[Source material]

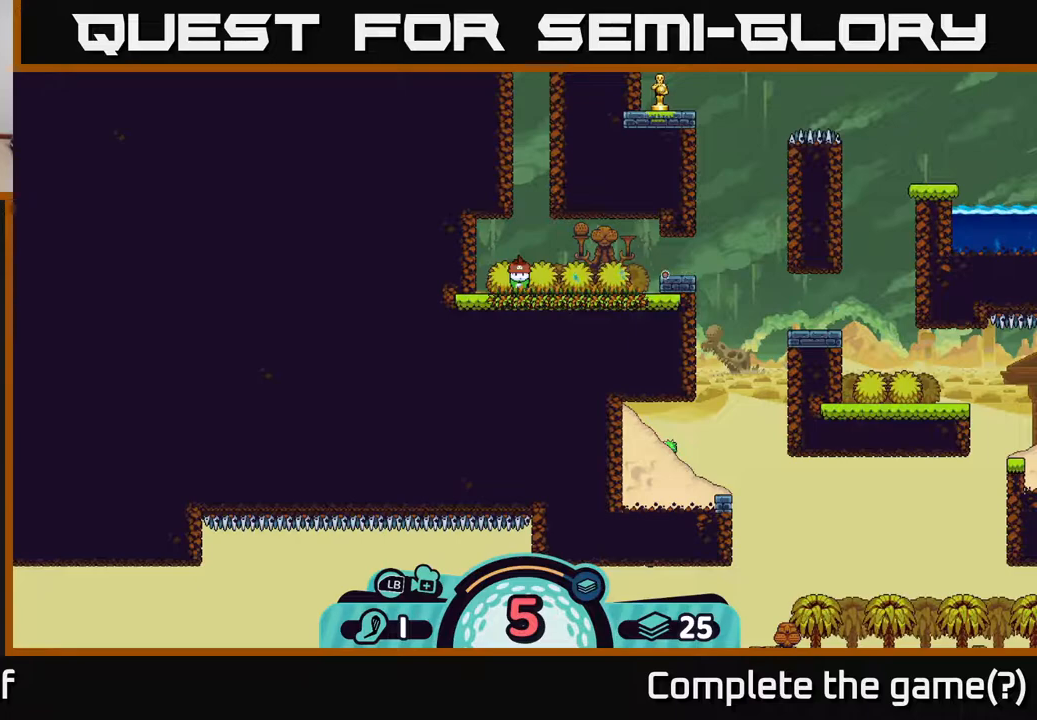
{"buttons": [], "left_stick": "center", "right_stick": "center", "events": []}
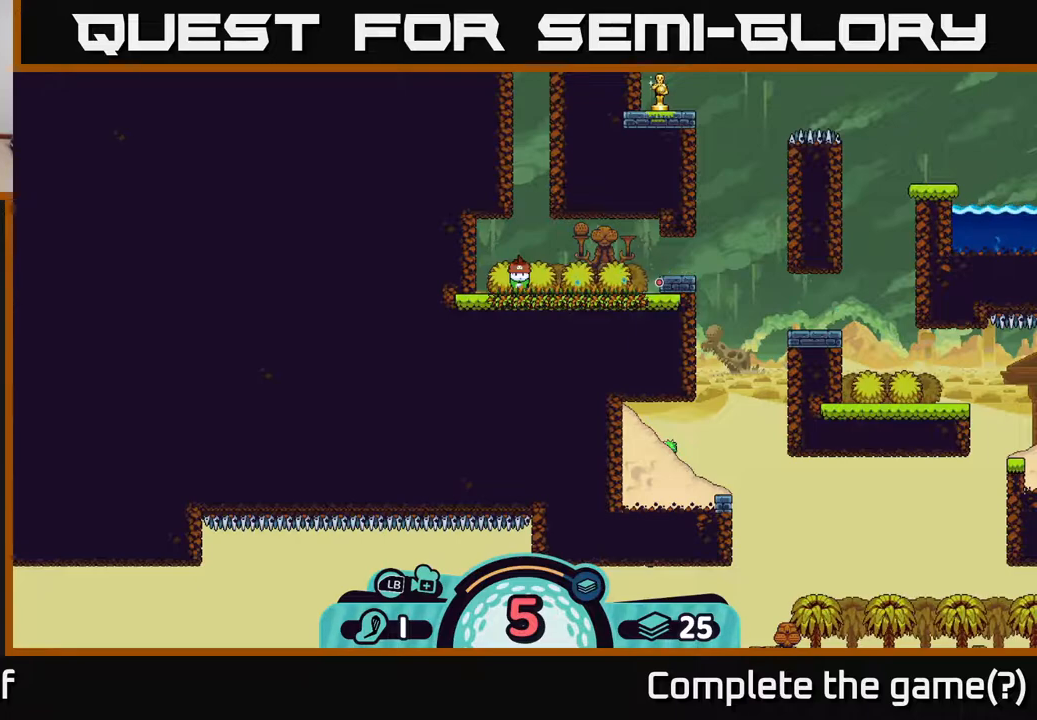
{"buttons": [], "left_stick": "center", "right_stick": "center", "events": []}
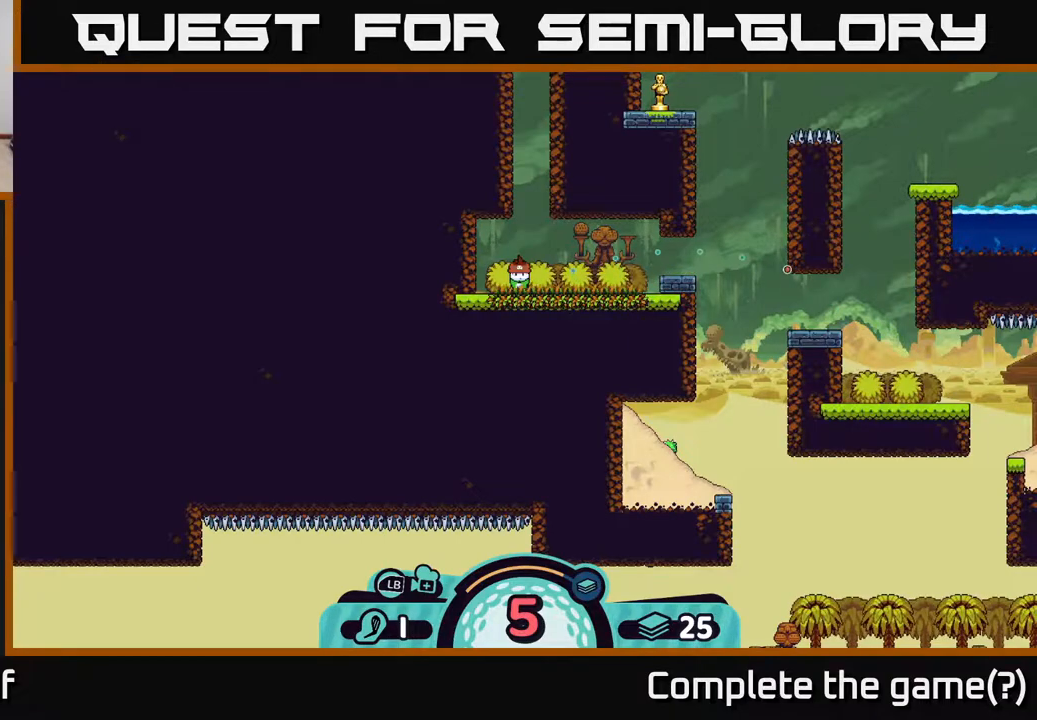
{"buttons": [], "left_stick": "center", "right_stick": "center", "events": []}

[/Source material]

Task directions: Only the pictures may be dropped when you copy the data above; everything else stays exact.

Answer section:
{"buttons": [], "left_stick": "center", "right_stick": "center", "events": []}
{"buttons": [], "left_stick": "center", "right_stick": "center", "events": []}
{"buttons": [], "left_stick": "center", "right_stick": "center", "events": []}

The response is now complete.